Alert description
OCP-Server collects the exporter of OCP-Agent. If the collection failure rate exceeds the threshold, this alert is triggered. Collection failure rate: number of failed collections divided by total number of collections.
Alert principle
| Parameter | Value |
|---|---|
| Monitoring metric | collect_metric_failure_rate |
| Source of the metric | OCP self-monitoring. You can request http://OCP-IP:8080/api/v2/actuator/prometheus to view it. |
| Collected metric | ocp_monitor_collect_request_errors_total, ocp_monitor_collect_request_duration_ms_count |
| Monitoring expression | 100 * sum(rate(ocp_monitor_collect_request_errors_total{app="OCP"}[60])) by (svr_ip) / sum(rate(ocp_monitor_collect_request_duration_ms_count{app="OCP"}[60])) by (svr_ip) |
| Collection cycle | 60 seconds |
Rule information
| Monitoring expression | Meaning of the monitoring metric | Default threshold | Detection cycle | Elimination cycle |
|---|---|---|---|---|
| collect_metric_failure_rate > 10 | Collection error rate of the exporter | 10 | 15 seconds | 5 minutes |
Alert information
| Alert triggering method | Alert level | Scope |
|---|---|---|
| Based on the expression of the monitoring metric | Severe | Service |
Alert template
Alert summary
- Template: ${alarm_target} ${alarm_name}
- Example: alarm_template_id=0:app=OCP OCP-Server collection failure rate is too high
Alert details
- Template: Alert: ${alarm_name}. The collection failure rate is: ${value_shown}.

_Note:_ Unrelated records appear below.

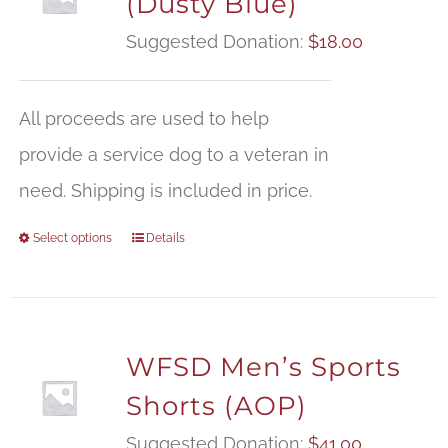
(Dusty Blue)
Suggested Donation:
$
18.00
All proceeds are used to help
provide a service dog to a veteran in
need. Shipping is included in price.
Select options
Details
WFSD Men’s Sports
Shorts (AOP)
Suggested Donation:
$
41.00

- Example: Alert: OCP-Server collection failure rate is too high. The collection failure rate is: 75.757 %.
Alert recovery
- Template: Alert: ${alarm_name}, collection failure rate: ${value_shown}
- Example: Alert: OCP-Server collection failure rate is too high, collection failure rate: 5 %
Impact on the system
Monitoring services such as GUI monitoring, alerting, diagnostics, and inspection may be affected, including:
- The GUI monitoring is interrupted or no monitoring data is displayed.
- The alert cannot be triggered when an exception occurs.
- The diagnostic report and inspection report cannot locate the cause of the exception.
Possible causes
The resources of the MetaDB tenant of OCP are insufficient, which causes frequent full GC in OCP. You can refer to the documentation for troubleshooting and appropriately scale out the resources. For more information, see MonitorDB resources.
The ocp_monagent process of OCP-Agent is abnormal, which causes the access to its exporter (API) to be abnormal. You can check the error information in
/home/admin/ocp_agent/log/monagent.logfor further confirmation.Check the OCP-Server log (ocp.log) to locate the error cause. For example, if the network is unstable, an access timeout error may be reported (if the API does not respond within 1 second, it will be considered a timeout error).
The data collected by OCP-Agent is excessive, which causes the API to respond with a timeout error. You can run the command on the host without monitoring to view the amount of monitoring data returned. If the amount is excessive (more than 10,000 rows), you need to upgrade OCP to V4.2.0 or later.
sudo curl -s --unix-socket /home/admin/ocp_agent/run/ocp_monagent.$(cat /home/admin/ocp_agent/run/ocp_monagent.pid).sock http://unix-socket-server/metrics/ob/basic | wc -l sudo curl -s --unix-socket /home/admin/ocp_agent/run/ocp_monagent.$(cat /home/admin/ocp_agent/run/ocp_monagent.pid).sock http://unix-socket-server/metrics/ob/extra | wc -l
Resolution
- If the issue is due to insufficient resources, you need to scale out the ocp_monitor and ocp_meta tenants.
- If the issue is due to OCP-Agent, it is often accompanied by other alerts such as monitor_exporter_unavaliable, monagent_log_alarm, obagent_dead, and host_unavailable. You can view the suggested solutions for these alerts and, in emergencies, try restarting or reinstalling OCP-Agent.
- Upgrade the OCP-Agent version. In OCP V4.2.1, zero-value data in diagnostic information is filtered out. This data may account for a large proportion and significantly impact collection performance.